§ PROMPT
In the passage about El Valle de Lecrín, copy the part starting at "Travelling south from" and ending at "in Moorish times.", changing "gateway" to "entrance".

====== GIVEN PASSAGE

El Valle de Lecrin is an area of outstanding natural beauty and is famous for its verdant landscape of orange and lemon groves, almond and olive trees and fruits of pomegranate and grapes. It commands amazing views up to the snowcapped peaks of the Sierra Nevada mountain range, down through the lush valley to the turquoise waters of Lake Beznar and to the mountains beyond which run down to the Costa Tropical coastline.
Perfect for enthusiasts of outdoor activities, the area offers fantastic opportunities for walkers, bird watchers, cyclists and skiers in the winter months. With excellent road links, it also makes a great base to explore the beautiful city of Granada and the relatively unspoilt coast of the Costa Tropical.
Travelling south from Granada in the 7th Century the Moors reached a vast, fertile valley encompassed within a bowl of mountains. The land had everything they prized – good earth, free-flowing rivers and the natural fortification of the sierras. Captivated by its beauty, they named it El Valle de Lecrín – which is commonly interpreted by the locals today as “Valley of Happiness”.
According to Wikipedia, Lecrín is derived from Arabic Iqlim, meaning “gateway”: this refers to a small area of land situated between the villages of Mondújar and Talará, which controlled the access to the vast coastal areas of sugar production in Moorish times.
In 1492 when Granada was surrendered to the Catholic monarchs, Isabel and Ferdinand, legend has it that as the royal party moved south towards exile; they reached a rocky prominence which gave a last view of the city. Muhammad XII, also known as Boabdil, reined in his horse and, surveying for the last time the Alhambra and the green valley that spread below, burst into tears. When his mother approached him she said:
“Thou dost weep like a woman for what thou could not defend as a man.”

============
====== PROVIDED RECORDS

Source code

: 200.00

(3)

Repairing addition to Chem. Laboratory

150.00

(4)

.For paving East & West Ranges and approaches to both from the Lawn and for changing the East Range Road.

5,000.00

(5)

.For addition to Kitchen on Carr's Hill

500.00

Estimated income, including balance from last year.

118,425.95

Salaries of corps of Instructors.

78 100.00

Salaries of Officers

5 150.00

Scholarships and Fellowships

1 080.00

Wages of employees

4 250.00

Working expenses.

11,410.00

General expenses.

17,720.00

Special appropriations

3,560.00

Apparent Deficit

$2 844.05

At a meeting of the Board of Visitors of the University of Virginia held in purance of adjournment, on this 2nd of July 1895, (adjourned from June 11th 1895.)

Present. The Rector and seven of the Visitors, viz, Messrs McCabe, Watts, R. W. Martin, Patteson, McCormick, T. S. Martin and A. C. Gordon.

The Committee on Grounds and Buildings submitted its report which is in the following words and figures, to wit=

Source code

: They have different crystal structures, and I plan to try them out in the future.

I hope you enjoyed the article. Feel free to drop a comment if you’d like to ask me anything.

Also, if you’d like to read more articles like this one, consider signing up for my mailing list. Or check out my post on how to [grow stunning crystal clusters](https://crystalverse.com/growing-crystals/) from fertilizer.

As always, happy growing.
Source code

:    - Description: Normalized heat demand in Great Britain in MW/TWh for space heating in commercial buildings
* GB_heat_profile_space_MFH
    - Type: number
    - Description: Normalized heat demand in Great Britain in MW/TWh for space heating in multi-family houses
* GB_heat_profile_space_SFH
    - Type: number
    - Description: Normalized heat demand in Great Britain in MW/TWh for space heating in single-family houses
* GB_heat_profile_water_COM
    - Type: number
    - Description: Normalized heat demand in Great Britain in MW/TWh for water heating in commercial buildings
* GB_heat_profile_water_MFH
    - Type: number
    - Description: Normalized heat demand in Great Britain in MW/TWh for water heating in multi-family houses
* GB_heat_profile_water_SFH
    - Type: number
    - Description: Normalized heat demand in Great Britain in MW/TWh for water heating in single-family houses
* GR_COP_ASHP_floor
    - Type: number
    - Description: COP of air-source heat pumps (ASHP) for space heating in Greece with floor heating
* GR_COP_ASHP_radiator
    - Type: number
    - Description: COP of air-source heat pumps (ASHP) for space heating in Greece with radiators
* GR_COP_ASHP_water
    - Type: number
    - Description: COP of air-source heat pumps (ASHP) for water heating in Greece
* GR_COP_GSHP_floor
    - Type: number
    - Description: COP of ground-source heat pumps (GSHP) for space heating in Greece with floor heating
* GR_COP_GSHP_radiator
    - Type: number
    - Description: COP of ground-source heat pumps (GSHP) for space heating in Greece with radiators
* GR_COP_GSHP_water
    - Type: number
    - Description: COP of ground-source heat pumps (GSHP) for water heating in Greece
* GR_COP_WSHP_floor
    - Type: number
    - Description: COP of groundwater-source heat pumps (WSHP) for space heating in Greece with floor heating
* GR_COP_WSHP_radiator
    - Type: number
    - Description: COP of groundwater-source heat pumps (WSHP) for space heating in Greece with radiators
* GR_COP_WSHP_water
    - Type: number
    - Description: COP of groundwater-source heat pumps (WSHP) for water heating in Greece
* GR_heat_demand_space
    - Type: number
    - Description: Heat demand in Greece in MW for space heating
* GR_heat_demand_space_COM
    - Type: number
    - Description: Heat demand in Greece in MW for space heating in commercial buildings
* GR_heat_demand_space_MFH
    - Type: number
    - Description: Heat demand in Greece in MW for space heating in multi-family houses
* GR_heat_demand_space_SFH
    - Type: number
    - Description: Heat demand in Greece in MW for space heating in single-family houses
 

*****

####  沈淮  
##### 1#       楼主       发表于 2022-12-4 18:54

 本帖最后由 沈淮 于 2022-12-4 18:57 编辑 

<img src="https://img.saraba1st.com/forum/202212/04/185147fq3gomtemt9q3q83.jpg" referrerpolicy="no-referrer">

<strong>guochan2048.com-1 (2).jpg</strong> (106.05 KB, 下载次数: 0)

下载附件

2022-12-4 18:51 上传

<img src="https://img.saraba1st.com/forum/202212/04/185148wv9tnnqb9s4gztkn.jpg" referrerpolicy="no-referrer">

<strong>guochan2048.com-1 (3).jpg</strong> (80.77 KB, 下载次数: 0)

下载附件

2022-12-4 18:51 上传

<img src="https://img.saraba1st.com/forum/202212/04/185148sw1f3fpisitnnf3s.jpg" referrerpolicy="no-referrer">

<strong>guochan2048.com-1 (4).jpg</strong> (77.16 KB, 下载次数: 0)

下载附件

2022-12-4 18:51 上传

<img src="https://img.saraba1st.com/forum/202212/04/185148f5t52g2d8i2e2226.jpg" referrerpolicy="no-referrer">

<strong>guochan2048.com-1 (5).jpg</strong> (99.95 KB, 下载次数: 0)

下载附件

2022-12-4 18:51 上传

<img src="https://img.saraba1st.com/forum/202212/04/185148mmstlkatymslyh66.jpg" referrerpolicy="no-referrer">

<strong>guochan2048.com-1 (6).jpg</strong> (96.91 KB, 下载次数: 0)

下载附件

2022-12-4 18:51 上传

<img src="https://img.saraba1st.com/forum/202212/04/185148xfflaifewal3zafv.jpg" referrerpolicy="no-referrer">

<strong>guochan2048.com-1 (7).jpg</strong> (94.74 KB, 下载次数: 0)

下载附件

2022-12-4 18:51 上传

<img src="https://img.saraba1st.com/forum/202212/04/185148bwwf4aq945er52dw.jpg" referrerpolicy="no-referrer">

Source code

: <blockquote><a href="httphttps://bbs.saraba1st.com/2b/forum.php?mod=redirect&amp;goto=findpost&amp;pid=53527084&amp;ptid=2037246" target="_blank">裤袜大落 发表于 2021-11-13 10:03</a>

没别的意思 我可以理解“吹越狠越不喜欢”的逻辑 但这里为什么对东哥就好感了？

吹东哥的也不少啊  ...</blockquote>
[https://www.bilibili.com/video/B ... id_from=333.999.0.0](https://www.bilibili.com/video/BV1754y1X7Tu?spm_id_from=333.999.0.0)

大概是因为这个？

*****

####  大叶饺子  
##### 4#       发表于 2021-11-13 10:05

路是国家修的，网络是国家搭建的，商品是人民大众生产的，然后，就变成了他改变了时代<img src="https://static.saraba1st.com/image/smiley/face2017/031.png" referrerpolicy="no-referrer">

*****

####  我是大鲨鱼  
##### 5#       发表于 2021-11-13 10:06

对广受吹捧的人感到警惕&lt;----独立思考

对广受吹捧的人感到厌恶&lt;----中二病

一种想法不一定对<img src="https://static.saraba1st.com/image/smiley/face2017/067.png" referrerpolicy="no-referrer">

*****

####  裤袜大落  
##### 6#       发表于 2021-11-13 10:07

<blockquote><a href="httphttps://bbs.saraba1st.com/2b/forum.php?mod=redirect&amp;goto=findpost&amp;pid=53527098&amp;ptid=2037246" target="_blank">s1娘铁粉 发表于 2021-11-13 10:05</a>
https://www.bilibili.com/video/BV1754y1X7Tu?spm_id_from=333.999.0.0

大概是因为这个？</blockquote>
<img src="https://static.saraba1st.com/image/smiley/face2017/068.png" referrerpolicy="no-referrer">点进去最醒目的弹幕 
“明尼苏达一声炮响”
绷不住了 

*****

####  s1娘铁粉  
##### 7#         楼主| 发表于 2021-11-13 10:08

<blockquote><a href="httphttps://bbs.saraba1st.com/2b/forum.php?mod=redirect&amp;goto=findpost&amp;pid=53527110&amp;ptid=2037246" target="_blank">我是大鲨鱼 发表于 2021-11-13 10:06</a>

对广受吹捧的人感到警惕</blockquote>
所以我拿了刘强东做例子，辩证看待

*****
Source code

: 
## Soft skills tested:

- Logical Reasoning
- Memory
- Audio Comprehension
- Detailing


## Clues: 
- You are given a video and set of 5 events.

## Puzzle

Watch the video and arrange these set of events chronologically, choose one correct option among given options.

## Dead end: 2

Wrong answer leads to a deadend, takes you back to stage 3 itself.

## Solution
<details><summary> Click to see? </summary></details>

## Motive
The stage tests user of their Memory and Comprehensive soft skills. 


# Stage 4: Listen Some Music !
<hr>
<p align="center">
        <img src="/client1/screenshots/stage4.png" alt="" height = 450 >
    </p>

============

§ RESPONSE AREA
Travelling south from Granada in the 7th Century the Moors reached a vast, fertile valley encompassed within a bowl of mountains. The land had everything they prized – good earth, free-flowing rivers and the natural fortification of the sierras. Captivated by its beauty, they named it El Valle de Lecrín – which is commonly interpreted by the locals today as “Valley of Happiness”.
According to Wikipedia, Lecrín is derived from Arabic Iqlim, meaning “entrance”: this refers to a small area of land situated between the villages of Mondújar and Talará, which controlled the access to the vast coastal areas of sugar production in Moorish times.